Over Thanksgiving weekend, shoppers at the downtown Barnes & Noble in the Pacific Place mall were greeted at the downstairs entrance with a large sign. "This Barnes & Noble is closing on Janauary 18th," the sign reads in large letters. Below that, it continues, "Thank you for your patronage over the past 22 years." The sign also directs shoppers to the chain's Northgate location and the Barnes & Noble website.
The announcement probably shouldn't come as a surprise. In addition to Barnes & Noble's well-documented corporate decline, the Pacific Place mall downtown has been suffering from closures, empty storefronts, and a massive remodel that has left the space virtually gutted for months. Combine that with a weak retail climate for brick-and-mortar stores, and the closure practically seems inevitable.
Still, this is a big moment in Seattle bookselling. When the downtown Barnes & Noble closes, there will officially be no bookstores in the downtown retail core. (The downtown Seattle flagship of Barnes & Noble's closest competitor, Borders Books and Music, closed when the chain went under in the summer of 2011.) While there are quite a few bookshops in surrounding neighborhoods like the Pike Place Market, Pioneer Square, Capitol Hill, and Queen Anne, this will be the first time in decades that shoppers won't be able to browse the stacks of a bookstore without leaving downtown Seattle.
This is not the only recent local closure for the flailing bookselling chain. In January of this year, the West Seattle Barnes & Noble closed, leaving no new bookstores in West Seattle for most of 2019. (Just a few months ago a beautiful independent bookshop called Paper Boat Booksellers opened on California Ave, filling the gap that Barnes & Noble left in the West Seattle bookselling scene.)
The Northgate Barnes & Noble listed on the sign as an alternate location for shoppers is going through its own retail apocalypse of sorts: the Northgate Mall has largely been sealed off from the public during a massive reconstruction project, with a half-empty food court at one end and a meager few shops at the other.

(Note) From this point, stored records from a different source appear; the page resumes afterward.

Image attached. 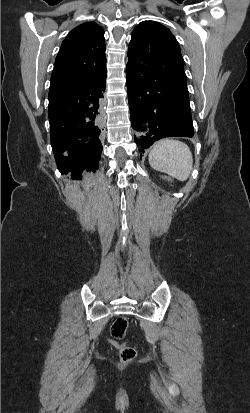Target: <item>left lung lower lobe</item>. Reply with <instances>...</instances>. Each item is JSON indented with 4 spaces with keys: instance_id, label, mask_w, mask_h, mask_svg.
Masks as SVG:
<instances>
[{
    "instance_id": "0a47b994",
    "label": "left lung lower lobe",
    "mask_w": 250,
    "mask_h": 413,
    "mask_svg": "<svg viewBox=\"0 0 250 413\" xmlns=\"http://www.w3.org/2000/svg\"><path fill=\"white\" fill-rule=\"evenodd\" d=\"M126 66L131 125L138 133L134 141L144 152L165 137H192L186 75L159 59L151 39L128 48Z\"/></svg>"
}]
</instances>
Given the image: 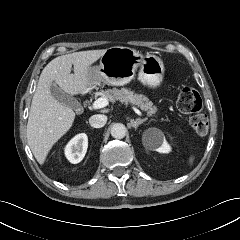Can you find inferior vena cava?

Anchor stores like Nordstrom and J.C. Penney have abandoned Northgate, likely putting that Barnes & Noble's future in peril, too.
According to the chain bookseller's own website, there will be 10 Barnes & Noble stores within 50 miles of Seattle once the downtown location closes, including the Northgate store, the downtown Bellevue location, and a store near the Westfield Southcenter Mall.